The TGFbeta family member Nodal has been implicated in heart induction through misexpression of a dominant negative version of the type I Nodal receptor (Alk4) and targeted deletion of the co-receptor Cripto in murine ESCs and mouse embryos; however, whether Nodal acts directly or indirectly to induce heart tissue or interacts with other signaling molecules or pathways remained unclear. Here we present Xenopus embryological studies demonstrating an unforeseen role for the DAN family protein Cerberus within presumptive foregut endoderm as essential for differentiation of cardiac mesoderm in response to Nodal. Ectopic activation of Nodal signaling in non-cardiogenic ventroposterior mesendoderm, either by misexpression of the Nodal homologue XNr1 together with Cripto or by a constitutively active Alk4 (caAlk4), induced both cardiac markers and Cerberus. Mosaic lineage tracing studies revealed that Nodal/Cripto and caAlk4 induced cardiac markers cell non-autonomously, thus supporting the idea that Cerberus or another diffusible factor is an essential mediator of Nodal-induced cardiogenesis. Cerberus alone was found sufficient to initiate cardiogenesis at a distance from its site of synthesis. Conversely, morpholino-mediated specific knockdown of Cerberus reduced both endogenous cardiomyogenesis and ectopic heart induction resulting from misactivation of Nodal/Cripto signaling. Since the specific knockdown of Cerberus did not abrogate heart induction by the Wnt antagonist Dkk1, Nodal/Cripto and Wnt antagonists appear to initiate cardiogenesis through distinct pathways. This idea was further supported by the combinatorial effect of morpholino-medicated knockdown of Cerberus and Hex, which is required for Dkk1-induced cardiogenesis, and the differential roles of essential downstream effectors: Nodal pathway activation did not induce the transcriptional repressor Hex while Dkk-1 did not induce Cerberus. These studies demonstrated that cardiogenesis in mesoderm depends on Nodal-mediated induction of Cerberus in underlying endoderm, and that this pathway functions in a pathway parallel to cardiogenesis initiated through the induction of Hex by Wnt antagonists. Both pathways operate in endoderm to initiate cardiogenesis in overlying mesoderm.

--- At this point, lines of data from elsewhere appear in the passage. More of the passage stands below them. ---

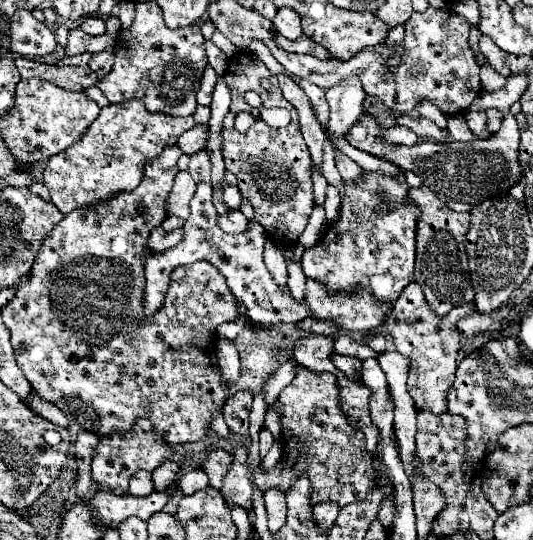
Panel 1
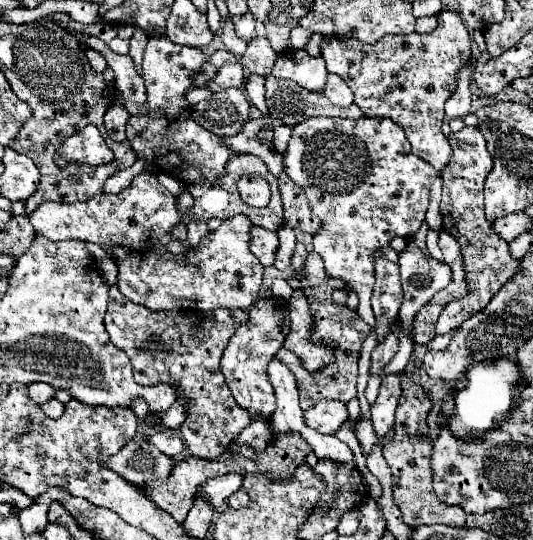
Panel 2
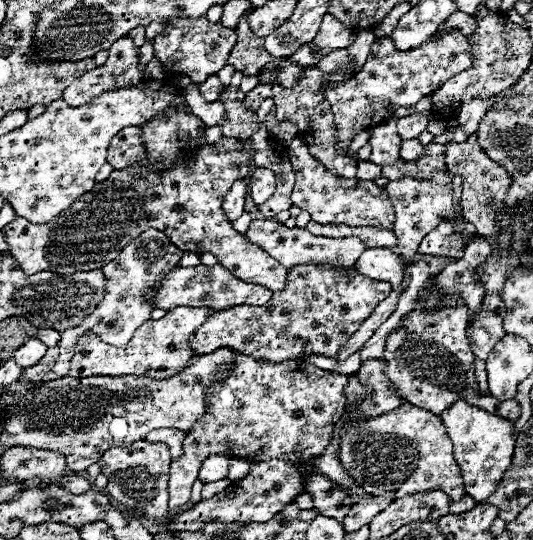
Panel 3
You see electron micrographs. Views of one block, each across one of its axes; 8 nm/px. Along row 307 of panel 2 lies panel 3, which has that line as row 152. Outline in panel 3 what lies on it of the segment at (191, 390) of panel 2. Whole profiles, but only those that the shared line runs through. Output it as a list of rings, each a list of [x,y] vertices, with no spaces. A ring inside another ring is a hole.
[[[128,126],[128,128],[120,130],[116,138],[112,138],[112,142],[108,146],[108,162],[118,170],[118,168],[128,168],[140,160],[144,160],[140,128]]]

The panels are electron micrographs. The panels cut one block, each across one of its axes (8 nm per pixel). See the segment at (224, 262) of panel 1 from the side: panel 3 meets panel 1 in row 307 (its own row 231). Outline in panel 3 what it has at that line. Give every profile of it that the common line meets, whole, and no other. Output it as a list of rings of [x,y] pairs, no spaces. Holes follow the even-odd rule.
[[[252,220],[244,236],[252,244],[260,246],[264,252],[274,256],[274,260],[278,260],[284,268],[292,268],[298,264],[330,264],[334,268],[350,268],[354,266],[358,256],[366,250],[358,238],[334,240],[334,238],[314,236],[304,228],[286,228],[284,224],[274,222],[274,220]],[[150,228],[146,232],[142,232],[136,240],[132,240],[120,254],[118,258],[114,258],[110,264],[106,264],[102,268],[104,276],[108,278],[108,284],[106,284],[106,296],[102,300],[102,304],[90,314],[86,316],[86,320],[76,326],[76,328],[70,328],[70,330],[64,330],[62,332],[62,340],[60,340],[60,356],[52,368],[54,374],[58,376],[68,376],[68,368],[70,368],[70,350],[74,350],[76,346],[76,340],[78,336],[84,334],[84,330],[92,328],[106,344],[112,344],[112,346],[126,346],[134,334],[134,330],[138,326],[142,326],[148,318],[150,318],[150,312],[152,312],[152,306],[148,302],[144,302],[140,296],[144,290],[148,290],[166,270],[170,272],[172,268],[178,266],[180,262],[180,248],[176,248],[168,236],[164,232],[158,232],[156,228]]]

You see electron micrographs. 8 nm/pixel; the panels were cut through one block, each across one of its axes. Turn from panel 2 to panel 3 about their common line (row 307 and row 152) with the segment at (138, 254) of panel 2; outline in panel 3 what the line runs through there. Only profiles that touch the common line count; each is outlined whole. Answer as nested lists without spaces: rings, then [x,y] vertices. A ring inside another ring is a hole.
[[[170,106],[160,118],[154,118],[140,128],[146,150],[144,160],[150,162],[148,166],[134,164],[124,170],[112,170],[104,182],[94,184],[90,192],[80,196],[70,208],[60,212],[48,224],[32,224],[18,216],[4,228],[10,254],[18,266],[26,274],[36,274],[42,270],[58,274],[96,270],[114,260],[118,252],[130,244],[130,240],[154,226],[162,230],[180,250],[190,250],[194,254],[212,252],[218,258],[218,264],[228,268],[236,278],[270,290],[282,290],[286,286],[288,270],[236,232],[222,212],[224,196],[234,180],[244,178],[252,170],[250,152],[218,152],[214,144],[200,144],[194,150],[188,150],[188,144],[198,144],[204,134],[204,122],[188,112],[186,106]],[[182,156],[190,156],[190,160],[182,160]],[[158,160],[176,162],[170,170],[154,172],[152,164]]]

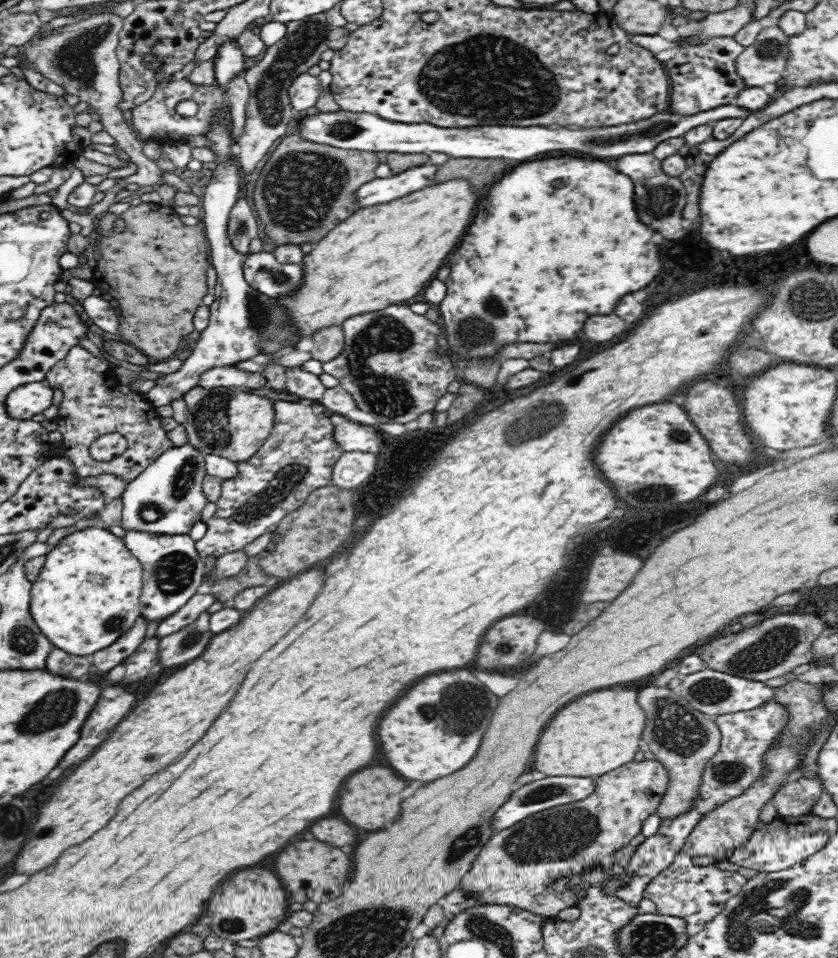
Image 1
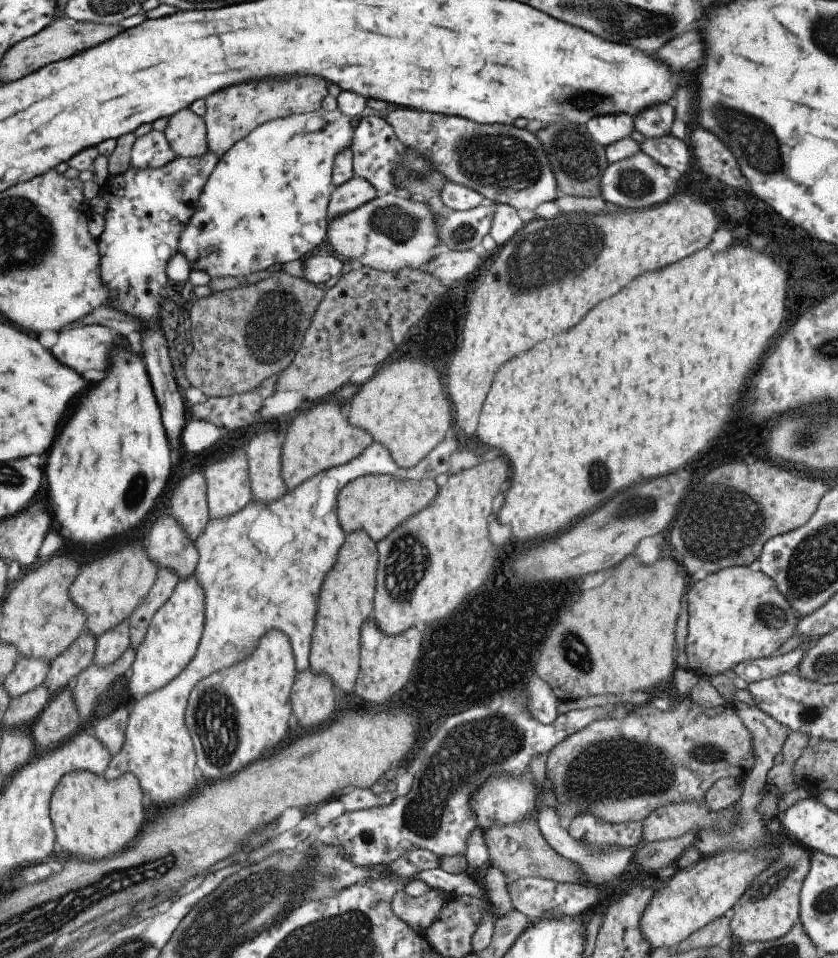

转化生长因子β(TGFβ)家族成员Nodal已被证明与心脏诱导有关,这是通过在小鼠胚胎干细胞和小鼠胚胎中错误表达I型Nodal受体(Alk4)的显性负性版本以及靶向缺失共受体Cripto实现的;然而,Nodal是直接还是间接诱导心脏组织,或者是否与其他信号分子或信号通路相互作用,仍不清楚。在此,我们展示了非洲爪蟾胚胎学研究,证明了DAN家族蛋白Cerberus在假定的前肠内胚层中具有意想不到的作用,它对于响应Nodal诱导心脏中胚层的分化至关重要。通过Nodal同源物XNr1与Cripto的错误表达或组成型活性Alk4(caAlk4),在非心脏源性腹侧后中胚层中异位激活Nodal信号,可诱导心脏标志物和Cerberus。嵌合谱系追踪研究表明,Nodal/Cripto和caAlk4非自主地诱导心脏标志物,从而支持Cerberus或另一种可扩散因子是Nodal诱导心脏发生的重要介质这一观点。单独的Cerberus就足以在远离其合成位点的地方启动心脏发生。相反,吗啉代介导的Cerberus特异性敲低减少了内源性心肌发生以及由Nodal/Cripto信号错误激活导致的异位心脏诱导。由于Cerberus的特异性敲低并没有消除Wnt拮抗剂Dkk1诱导的心脏诱导,Nodal/Cripto和Wnt拮抗剂似乎通过不同的途径启动心脏发生。吗啉代介导的Cerberus和Hex敲低的组合效应进一步支持了这一观点,Hex是Dkk1诱导心脏发生所必需的,以及重要下游效应器的不同作用:Nodal通路激活不会诱导转录抑制因子Hex,而Dkk-1不会诱导Cerberus。这些研究表明,中胚层中的心脏发生依赖于Nodal介导的内胚层中Cerberus的诱导,并且该途径在与通过Wnt拮抗剂诱导Hex启动的心脏发生平行的途径中起作用。这两条途径都在内胚层中起作用,以启动上覆中胚层中的心脏发生。